Copy each of the following items line for line, without changing any character.

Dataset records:
BEGIN

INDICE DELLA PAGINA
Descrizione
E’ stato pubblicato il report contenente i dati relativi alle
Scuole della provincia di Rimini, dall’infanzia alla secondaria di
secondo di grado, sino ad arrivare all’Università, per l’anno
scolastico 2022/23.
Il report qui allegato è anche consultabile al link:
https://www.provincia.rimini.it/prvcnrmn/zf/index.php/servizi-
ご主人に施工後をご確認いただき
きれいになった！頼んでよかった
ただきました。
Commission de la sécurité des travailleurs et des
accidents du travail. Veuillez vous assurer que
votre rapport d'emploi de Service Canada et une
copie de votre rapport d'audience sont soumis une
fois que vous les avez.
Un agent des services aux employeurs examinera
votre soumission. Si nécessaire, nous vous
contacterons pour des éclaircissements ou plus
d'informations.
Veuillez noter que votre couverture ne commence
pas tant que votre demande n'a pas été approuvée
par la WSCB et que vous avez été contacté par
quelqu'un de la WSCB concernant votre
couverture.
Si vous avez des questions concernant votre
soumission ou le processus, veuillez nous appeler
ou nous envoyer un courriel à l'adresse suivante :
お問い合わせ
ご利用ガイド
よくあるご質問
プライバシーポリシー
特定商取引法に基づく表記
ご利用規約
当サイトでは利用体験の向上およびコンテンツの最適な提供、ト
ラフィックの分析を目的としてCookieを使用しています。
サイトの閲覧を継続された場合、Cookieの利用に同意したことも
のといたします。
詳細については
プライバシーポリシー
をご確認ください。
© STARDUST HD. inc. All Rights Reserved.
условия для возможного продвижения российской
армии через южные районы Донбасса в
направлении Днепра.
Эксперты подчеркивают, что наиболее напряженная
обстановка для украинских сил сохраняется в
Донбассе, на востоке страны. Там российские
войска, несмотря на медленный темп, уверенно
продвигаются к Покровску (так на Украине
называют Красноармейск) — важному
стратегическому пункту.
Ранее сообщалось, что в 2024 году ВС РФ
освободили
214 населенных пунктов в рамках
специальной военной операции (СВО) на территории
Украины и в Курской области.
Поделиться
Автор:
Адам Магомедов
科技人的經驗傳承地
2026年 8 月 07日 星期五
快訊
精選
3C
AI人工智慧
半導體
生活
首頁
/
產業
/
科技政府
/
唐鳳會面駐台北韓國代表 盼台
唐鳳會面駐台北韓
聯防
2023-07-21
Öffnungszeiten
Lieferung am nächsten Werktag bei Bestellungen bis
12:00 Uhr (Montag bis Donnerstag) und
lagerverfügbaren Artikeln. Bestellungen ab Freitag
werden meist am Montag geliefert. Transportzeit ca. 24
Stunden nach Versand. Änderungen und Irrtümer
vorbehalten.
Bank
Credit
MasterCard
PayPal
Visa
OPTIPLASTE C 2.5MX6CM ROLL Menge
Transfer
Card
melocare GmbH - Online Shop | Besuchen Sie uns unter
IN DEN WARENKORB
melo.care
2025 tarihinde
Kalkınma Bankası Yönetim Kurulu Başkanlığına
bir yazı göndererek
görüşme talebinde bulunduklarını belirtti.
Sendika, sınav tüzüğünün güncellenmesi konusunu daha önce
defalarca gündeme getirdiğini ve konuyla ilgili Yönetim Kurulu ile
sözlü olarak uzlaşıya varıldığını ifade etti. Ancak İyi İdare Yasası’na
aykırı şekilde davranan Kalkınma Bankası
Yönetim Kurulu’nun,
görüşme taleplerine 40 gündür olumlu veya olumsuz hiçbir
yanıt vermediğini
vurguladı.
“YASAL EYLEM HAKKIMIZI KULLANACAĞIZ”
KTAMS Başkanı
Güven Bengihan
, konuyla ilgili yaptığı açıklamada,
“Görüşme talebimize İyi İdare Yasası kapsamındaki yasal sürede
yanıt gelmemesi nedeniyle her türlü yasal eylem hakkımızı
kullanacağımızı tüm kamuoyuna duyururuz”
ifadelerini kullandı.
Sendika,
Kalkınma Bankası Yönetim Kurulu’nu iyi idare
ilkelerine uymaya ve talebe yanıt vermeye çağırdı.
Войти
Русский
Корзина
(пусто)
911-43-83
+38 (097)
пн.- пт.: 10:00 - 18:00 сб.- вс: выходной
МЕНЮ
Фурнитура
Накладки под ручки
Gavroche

END

THE ANSWER:
INDICE DELLA PAGINA
Descrizione
E’ stato pubblicato il report contenente i dati relativi alle
Scuole della provincia di Rimini, dall’infanzia alla secondaria di
secondo di grado, sino ad arrivare all’Università, per l’anno
scolastico 2022/23.
Il report qui allegato è anche consultabile al link:
https://www.provincia.rimini.it/prvcnrmn/zf/index.php/servizi-
ご主人に施工後をご確認いただき
きれいになった！頼んでよかった
ただきました。
Commission de la sécurité des travailleurs et des
accidents du travail. Veuillez vous assurer que
votre rapport d'emploi de Service Canada et une
copie de votre rapport d'audience sont soumis une
fois que vous les avez.
Un agent des services aux employeurs examinera
votre soumission. Si nécessaire, nous vous
contacterons pour des éclaircissements ou plus
d'informations.
Veuillez noter que votre couverture ne commence
pas tant que votre demande n'a pas été approuvée
par la WSCB et que vous avez été contacté par
quelqu'un de la WSCB concernant votre
couverture.
Si vous avez des questions concernant votre
soumission ou le processus, veuillez nous appeler
ou nous envoyer un courriel à l'adresse suivante :
お問い合わせ
ご利用ガイド
よくあるご質問
プライバシーポリシー
特定商取引法に基づく表記
ご利用規約
当サイトでは利用体験の向上およびコンテンツの最適な提供、ト
ラフィックの分析を目的としてCookieを使用しています。
サイトの閲覧を継続された場合、Cookieの利用に同意したことも
のといたします。
詳細については
プライバシーポリシー
をご確認ください。
© STARDUST HD. inc. All Rights Reserved.
условия для возможного продвижения российской
армии через южные районы Донбасса в
направлении Днепра.
Эксперты подчеркивают, что наиболее напряженная
обстановка для украинских сил сохраняется в
Донбассе, на востоке страны. Там российские
войска, несмотря на медленный темп, уверенно
продвигаются к Покровску (так на Украине
называют Красноармейск) — важному
стратегическому пункту.
Ранее сообщалось, что в 2024 году ВС РФ
освободили
214 населенных пунктов в рамках
специальной военной операции (СВО) на территории
Украины и в Курской области.
Поделиться
Автор:
Адам Магомедов
科技人的經驗傳承地
2026年 8 月 07日 星期五
快訊
精選
3C
AI人工智慧
半導體
生活
首頁
/
產業
/
科技政府
/
唐鳳會面駐台北韓國代表 盼台
唐鳳會面駐台北韓
聯防
2023-07-21
Öffnungszeiten
Lieferung am nächsten Werktag bei Bestellungen bis
12:00 Uhr (Montag bis Donnerstag) und
lagerverfügbaren Artikeln. Bestellungen ab Freitag
werden meist am Montag geliefert. Transportzeit ca. 24
Stunden nach Versand. Änderungen und Irrtümer
vorbehalten.
Bank
Credit
MasterCard
PayPal
Visa
OPTIPLASTE C 2.5MX6CM ROLL Menge
Transfer
Card
melocare GmbH - Online Shop | Besuchen Sie uns unter
IN DEN WARENKORB
melo.care
2025 tarihinde
Kalkınma Bankası Yönetim Kurulu Başkanlığına
bir yazı göndererek
görüşme talebinde bulunduklarını belirtti.
Sendika, sınav tüzüğünün güncellenmesi konusunu daha önce
defalarca gündeme getirdiğini ve konuyla ilgili Yönetim Kurulu ile
sözlü olarak uzlaşıya varıldığını ifade etti. Ancak İyi İdare Yasası’na
aykırı şekilde davranan Kalkınma Bankası
Yönetim Kurulu’nun,
görüşme taleplerine 40 gündür olumlu veya olumsuz hiçbir
yanıt vermediğini
vurguladı.
“YASAL EYLEM HAKKIMIZI KULLANACAĞIZ”
KTAMS Başkanı
Güven Bengihan
, konuyla ilgili yaptığı açıklamada,
“Görüşme talebimize İyi İdare Yasası kapsamındaki yasal sürede
yanıt gelmemesi nedeniyle her türlü yasal eylem hakkımızı
kullanacağımızı tüm kamuoyuna duyururuz”
ifadelerini kullandı.
Sendika,
Kalkınma Bankası Yönetim Kurulu’nu iyi idare
ilkelerine uymaya ve talebe yanıt vermeye çağırdı.
Войти
Русский
Корзина
(пусто)
911-43-83
+38 (097)
пн.- пт.: 10:00 - 18:00 сб.- вс: выходной
МЕНЮ
Фурнитура
Накладки под ручки
Gavroche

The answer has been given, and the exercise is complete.